A identificação da pessoa com TEA é um das conquistas que ainda precisam ser consolidada em locais de trabalho e público. O uso de cordão ou símbolos do espectro bordados nas roupas ou mochilas, facilita a vida dos portadores de TEA, garantindo o reconhecimento e compreensão das necessidades das pessoas com o espectro, defende Lia. Além de facilitar o acesso a serviços e apoio adequados, essa identificação promove a segurança e proteção dos indivíduos em situações de emergência ou quando necessitam de assistência. “É importante ter uma sinalização, porque eu posso ter uma crise e as pessoas não saberem e podem agir de forma negativa”, reforça Lia.
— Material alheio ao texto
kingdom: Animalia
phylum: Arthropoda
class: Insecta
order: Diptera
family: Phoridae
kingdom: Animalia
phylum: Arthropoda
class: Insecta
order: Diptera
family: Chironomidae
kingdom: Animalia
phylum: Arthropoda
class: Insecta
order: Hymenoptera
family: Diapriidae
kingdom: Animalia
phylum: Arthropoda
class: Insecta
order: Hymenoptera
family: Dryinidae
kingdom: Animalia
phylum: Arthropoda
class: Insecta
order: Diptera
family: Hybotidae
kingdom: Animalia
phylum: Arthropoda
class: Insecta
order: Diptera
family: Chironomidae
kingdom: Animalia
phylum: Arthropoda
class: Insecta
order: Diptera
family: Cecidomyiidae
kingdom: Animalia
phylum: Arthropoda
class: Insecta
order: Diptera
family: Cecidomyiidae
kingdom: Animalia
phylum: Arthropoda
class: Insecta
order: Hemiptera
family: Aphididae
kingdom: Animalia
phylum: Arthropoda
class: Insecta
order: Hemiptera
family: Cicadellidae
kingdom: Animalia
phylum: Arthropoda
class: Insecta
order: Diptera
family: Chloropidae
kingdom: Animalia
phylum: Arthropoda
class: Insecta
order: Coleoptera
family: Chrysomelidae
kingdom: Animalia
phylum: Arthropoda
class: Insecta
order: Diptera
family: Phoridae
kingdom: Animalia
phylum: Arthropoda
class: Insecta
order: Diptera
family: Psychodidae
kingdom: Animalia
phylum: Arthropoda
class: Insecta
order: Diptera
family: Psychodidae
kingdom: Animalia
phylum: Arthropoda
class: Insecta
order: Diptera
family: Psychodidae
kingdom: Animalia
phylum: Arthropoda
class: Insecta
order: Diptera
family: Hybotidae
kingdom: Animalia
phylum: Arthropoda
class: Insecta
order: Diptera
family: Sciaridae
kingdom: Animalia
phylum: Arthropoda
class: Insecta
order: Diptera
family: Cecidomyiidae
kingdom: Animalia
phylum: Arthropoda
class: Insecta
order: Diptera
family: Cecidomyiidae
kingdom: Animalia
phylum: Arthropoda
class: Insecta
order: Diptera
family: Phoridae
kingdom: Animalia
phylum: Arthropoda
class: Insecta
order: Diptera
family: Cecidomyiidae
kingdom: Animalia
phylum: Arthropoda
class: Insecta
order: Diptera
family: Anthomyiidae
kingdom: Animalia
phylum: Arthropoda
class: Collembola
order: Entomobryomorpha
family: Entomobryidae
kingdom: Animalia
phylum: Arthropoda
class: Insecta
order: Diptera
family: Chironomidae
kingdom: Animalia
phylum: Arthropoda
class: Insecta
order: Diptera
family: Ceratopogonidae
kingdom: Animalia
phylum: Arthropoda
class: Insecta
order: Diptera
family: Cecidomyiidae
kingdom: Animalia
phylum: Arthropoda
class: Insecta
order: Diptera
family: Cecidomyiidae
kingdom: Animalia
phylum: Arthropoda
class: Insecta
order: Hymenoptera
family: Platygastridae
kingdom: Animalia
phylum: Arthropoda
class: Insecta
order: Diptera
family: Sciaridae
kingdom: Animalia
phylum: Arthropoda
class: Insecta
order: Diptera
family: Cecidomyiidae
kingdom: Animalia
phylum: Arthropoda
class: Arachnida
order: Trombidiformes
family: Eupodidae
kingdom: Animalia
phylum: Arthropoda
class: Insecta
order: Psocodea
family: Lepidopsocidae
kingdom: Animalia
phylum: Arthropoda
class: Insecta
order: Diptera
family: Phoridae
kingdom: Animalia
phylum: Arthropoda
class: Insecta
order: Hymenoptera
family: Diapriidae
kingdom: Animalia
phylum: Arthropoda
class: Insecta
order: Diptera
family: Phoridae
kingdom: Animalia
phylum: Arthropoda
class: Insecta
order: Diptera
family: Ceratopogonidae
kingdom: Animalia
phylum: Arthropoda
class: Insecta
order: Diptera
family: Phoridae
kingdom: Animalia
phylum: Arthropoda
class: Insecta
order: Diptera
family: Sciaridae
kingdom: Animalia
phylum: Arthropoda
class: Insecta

A Prefeitura de Piracicaba, por meio da Secretaria Municipal de Governo, desde 2023 já fornece o cartão Pira Cidadão com identificação para pessoas autistas (CIPTea). Para obter esses cartões, os interessados precisam fazer a solicitação de forma online, por meio do aplicativo Cartão Pira Cidadão, ou agendar atendimento presencial pelo WhatsApp (19) 9 9458-3813, como consta no portal da Secretaria Municipal de Saúde de Piracicaba (SMS).
Atendimento às pessoas com TEA no Sistema Único de Saúde (SUS)
O Ministério da Saúde orienta que em casos suspeitos de Transtorno do Espectro Autista, o paciente deve ser levado à Unidade Básica de Saúde (UBS) mais próxima da residência dele para avaliação da equipe de Atenção Primária. Caso necessário, será encaminhado para a Atenção Especializada em Reabilitação.
O Projeto Terapêutico Singular (PTS) é desenvolvido por meio do trabalho multiprofissional e interdisciplinar, com foco no planejamento da reabilitação, definição de objetivos terapêuticos e a indicação do uso de recursos e metodologias terapêuticas a serem adotadas.
A gestão direta da prestação de serviços aos usuários no âmbito da Rede de Cuidados à Pessoa com Deficiência é de responsabilidade dos gestores locais (Secretarias de Saúde Municipais e Estaduais ou do Distrito Federal), como programar e regular os serviços e o acesso da população de acordo com as necessidades identificadas.
SAIBA MAIS:
O Transtorno do Espectro Autista (TEA) é caracterizado por comprometimentos no comportamento social, na comunicação e na linguagem, além de interesses e atividades repetitivas e específicas. Geralmente, o TEA surge na infância e persiste na adolescência e vida adulta, muitas vezes evidente antes dos cinco anos de idade. Pessoas com TEA frequentemente apresentam condições coexistentes, como epilepsia, depressão, ansiedade e TDAH. O funcionamento intelectual varia amplamente, desde comprometimento profundo até níveis superiores.